José Delgado & Hannah Opalko receive
2023 E. Lucile Smith Award for Scientific Excellence in Biochemistry
The Department of Biochemistry & Cell Biology is pleased to announce José Delgado and Hannah Opalko as the recipients of the 2023 E. Lucile Smith Award for Scientific Excellence in Biochemistry. The Smith Awards honor the ground-breaking career of Dr. E. Lucile Smith, the first woman to attain the rank of Professor at the Geisel School of Medicine at Dartmouth. José and Hannah received this award in recognition of their exceptional research accomplishments during the past year. The Dr. E. Lucile Smith awards are funded by the generosity of Dr. Smith’s nephew Gray Parker, his wife Mary Kay, and the Booth-Bricker Fund.
José is being recognized for his accomplishments as a Ph.D. candidate in the lab of Dr. Christopher Shoemaker. José successfully defended in January 2024 and graduated with his Ph.D. in March 2024. José combines functional genomics, fluorescence microscopy, and biochemistry to dissect mechanisms of autophagy. His work focuses on mitochondrial autophagic degradation, dubbed mitophagy, mediated by tail-anchored proteins. This cellular process is often dysregulated in human pathologies, including cancer. José’s work, recently published in The EMBO Journal, demonstrates new mode of protein regulation of a key tail-anchored protein that mediates mitophagy. Overall hinting at a novel regulatory axis that is utilized to meet the metabolic demands of the cell.

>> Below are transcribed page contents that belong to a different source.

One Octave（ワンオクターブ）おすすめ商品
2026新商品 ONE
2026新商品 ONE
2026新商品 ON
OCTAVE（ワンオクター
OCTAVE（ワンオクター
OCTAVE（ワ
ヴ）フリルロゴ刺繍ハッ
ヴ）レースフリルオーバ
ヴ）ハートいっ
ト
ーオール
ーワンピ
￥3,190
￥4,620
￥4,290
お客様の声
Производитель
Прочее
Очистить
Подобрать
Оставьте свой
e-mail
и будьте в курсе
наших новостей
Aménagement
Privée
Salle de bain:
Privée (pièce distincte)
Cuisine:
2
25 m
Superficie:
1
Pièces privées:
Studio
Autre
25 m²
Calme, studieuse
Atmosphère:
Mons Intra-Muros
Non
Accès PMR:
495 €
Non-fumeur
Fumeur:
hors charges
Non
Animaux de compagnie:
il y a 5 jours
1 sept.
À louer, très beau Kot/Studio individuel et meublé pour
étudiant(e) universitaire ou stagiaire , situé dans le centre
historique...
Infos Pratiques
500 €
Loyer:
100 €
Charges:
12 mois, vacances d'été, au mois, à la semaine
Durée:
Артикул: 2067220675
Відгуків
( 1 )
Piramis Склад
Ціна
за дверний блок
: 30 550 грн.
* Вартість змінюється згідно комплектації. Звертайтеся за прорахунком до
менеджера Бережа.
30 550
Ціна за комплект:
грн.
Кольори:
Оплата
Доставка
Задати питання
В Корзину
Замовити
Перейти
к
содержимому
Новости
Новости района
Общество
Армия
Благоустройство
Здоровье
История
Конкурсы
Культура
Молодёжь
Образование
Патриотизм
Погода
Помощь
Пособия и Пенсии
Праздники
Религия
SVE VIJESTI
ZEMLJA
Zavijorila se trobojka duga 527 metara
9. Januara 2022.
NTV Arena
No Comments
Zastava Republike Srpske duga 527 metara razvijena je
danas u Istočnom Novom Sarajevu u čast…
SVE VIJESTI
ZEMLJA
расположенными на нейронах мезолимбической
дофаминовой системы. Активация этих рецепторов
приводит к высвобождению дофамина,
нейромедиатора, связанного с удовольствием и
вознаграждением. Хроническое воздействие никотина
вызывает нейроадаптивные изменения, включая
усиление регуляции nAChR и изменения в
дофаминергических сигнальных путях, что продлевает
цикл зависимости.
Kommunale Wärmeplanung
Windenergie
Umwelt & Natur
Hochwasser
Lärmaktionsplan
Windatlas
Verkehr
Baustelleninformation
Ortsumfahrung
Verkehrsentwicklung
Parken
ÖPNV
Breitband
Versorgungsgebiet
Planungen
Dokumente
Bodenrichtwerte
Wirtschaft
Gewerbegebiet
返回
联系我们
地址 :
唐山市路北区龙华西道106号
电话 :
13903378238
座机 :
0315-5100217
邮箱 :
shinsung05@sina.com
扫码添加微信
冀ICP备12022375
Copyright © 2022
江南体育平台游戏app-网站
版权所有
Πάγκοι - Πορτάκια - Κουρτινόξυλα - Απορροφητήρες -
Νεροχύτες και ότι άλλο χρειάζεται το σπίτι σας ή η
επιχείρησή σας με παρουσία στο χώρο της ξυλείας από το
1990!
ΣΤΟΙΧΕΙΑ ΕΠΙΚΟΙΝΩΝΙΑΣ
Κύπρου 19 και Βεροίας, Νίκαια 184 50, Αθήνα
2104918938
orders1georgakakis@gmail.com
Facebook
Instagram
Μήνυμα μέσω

Hannah is being recognized for her accomplishments as a postdoctoral research scientist in the lab of Dr. James Moseley. She graduated with a Ph.D. in Biochemistry and Cell Biology from Dartmouth and continued in the Moseley lab to perform her postdoctoral work. Hannah’s work sought to understand how the cell positions clusters of the protein Cdr2 which are involved in mitotic signaling and cytokinetic ring formation. Cdr2 localizes to the plasma membrane at the cell center. Hannah and her co-authors found that the cell uses multiple redundant mechanisms for Cdr2 positioning. The nucleus and a tether known as Arf6 act as positive cues holding Cdr2 in the center, while an inhibitor kinase and membrane flow prevent Cdr2 from accumulating at the cell tips. Collectively, this work can help inform how other spatial patterns are created within a cell. This work was published in Molecular Biology of the Cell in 2023. Hannah currently works as a Scientist at Celdara Medical.